- PASSAGE TO READ -
I know we should wait for BOZ but I fancy converting the Kna or the Sollux next.

Regards
Mortis


----------



## Shade (Oct 1, 2007)

I'll check with the BOZ-man and see if he'd like us to "save" those for him.


----------



## Shade (Oct 1, 2007)

BOZ sends his blessings.   Feel free to post the original stats if you have 'em handy.

Otherwise, I'll dig 'em up when I have a chance.


----------



## Shade (Oct 2, 2007)

I had the chance.    

*Sollux*
Climate/Terrain:  Desert, mountain, subterranean
Frequency:  Very rare
Organization:  Solitary
Activity Cycle:  Any
Diet:  Omnivore
Int:  HIghly (13-14)
Treasure:  Z
Align:  Lawful neutral
# App:  1
AC:  0 (8)
Movement:  12
Hit Dice:  10-14
THAC0:  11 (10 HD), 10 (11 HD), 9 (12 HD), 8 (13 HD), 7 (14 HD)
# Att:  2 (5/2)
Dmg/Att:  By weapon +3
SA:  Weapon specialization, exceptional Strength
SD:  Immune to fire and illusions, saving throw bonus vs. magic
Magic Resistance:  Nil
Size:  M (7' tall)
Morale:  Champion (16)
XP Value:  3,000 (10 HD) + 1,000/HD

Sollux are tall, statuesque demihumans with crimson skin and bright yellow hair.  The irises of their eyes are brilliant white or intense blue; the "whites" of their eyes are glowing yellow, tinged with red.

Adults of both sexes are about 7 feet tall, or slightly taller, and weigh from 180 to 240 pounds.

Combat:  Adult sollux have Strength scores ranging from 18/01 to 18/50; they receive a +1 attack bonus and +3 damage bonus in combat.  Sollux are very dexterous and typically have Dexterity scores of 16 or higher.

- CHALLENGES -
A - Does the forum thread on the Sollux agree with each of these statements? Answer yes or no for each, and quote the words from the thread that decide it. (i) The irises of a sollux's eyes are green. (ii) Adult sollux weigh from 180 to 240 pounds. (iii) BOZ objected to the conversion going ahead.
B - Write out the part of the forum thread on the Sollux starting with "I know we should" and going on through "those for him.".
The data comes from an unrelated source.

- ROWS -
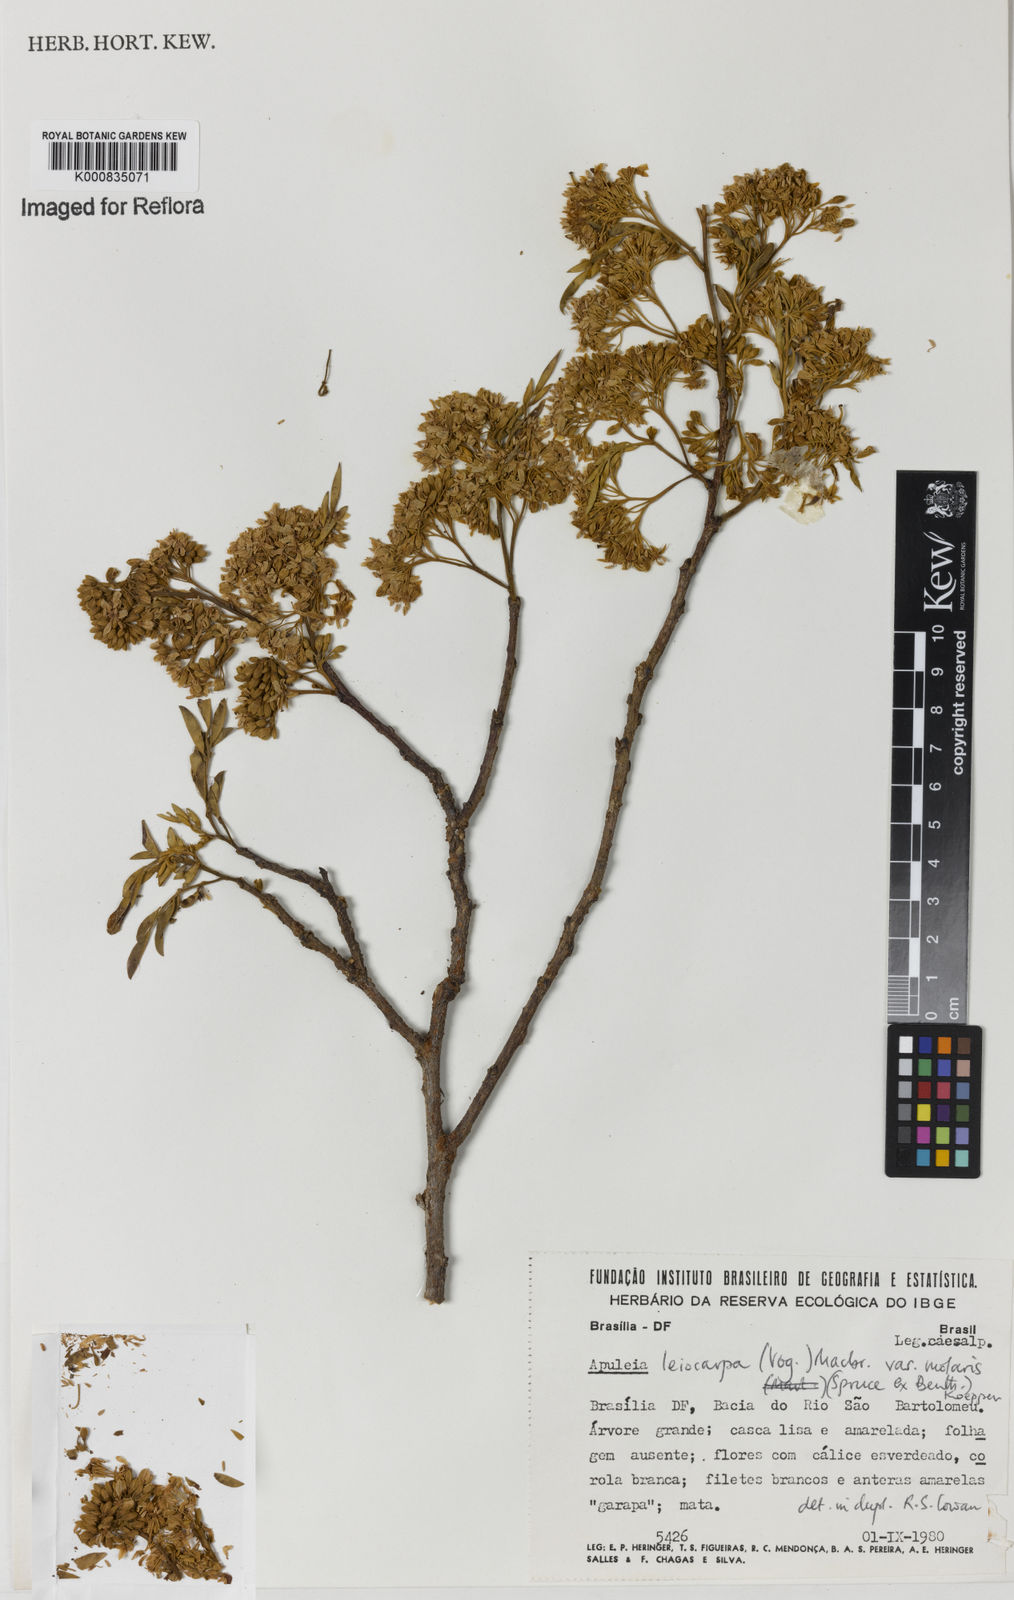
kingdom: Plantae
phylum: Tracheophyta
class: Magnoliopsida
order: Fabales
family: Fabaceae
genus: Apuleia
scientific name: Apuleia leiocarpa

- ANSWERS PROVIDED -
A -
(i) No: "The irises of their eyes are brilliant white or intense blue"
(ii) Yes: "weigh from 180 to 240 pounds"
(iii) No: "BOZ sends his blessings."

B -
I know we should wait for BOZ but I fancy converting the Kna or the Sollux next.

Regards
Mortis


----------



## Shade (Oct 1, 2007)

I'll check with the BOZ-man and see if he'd like us to "save" those for him.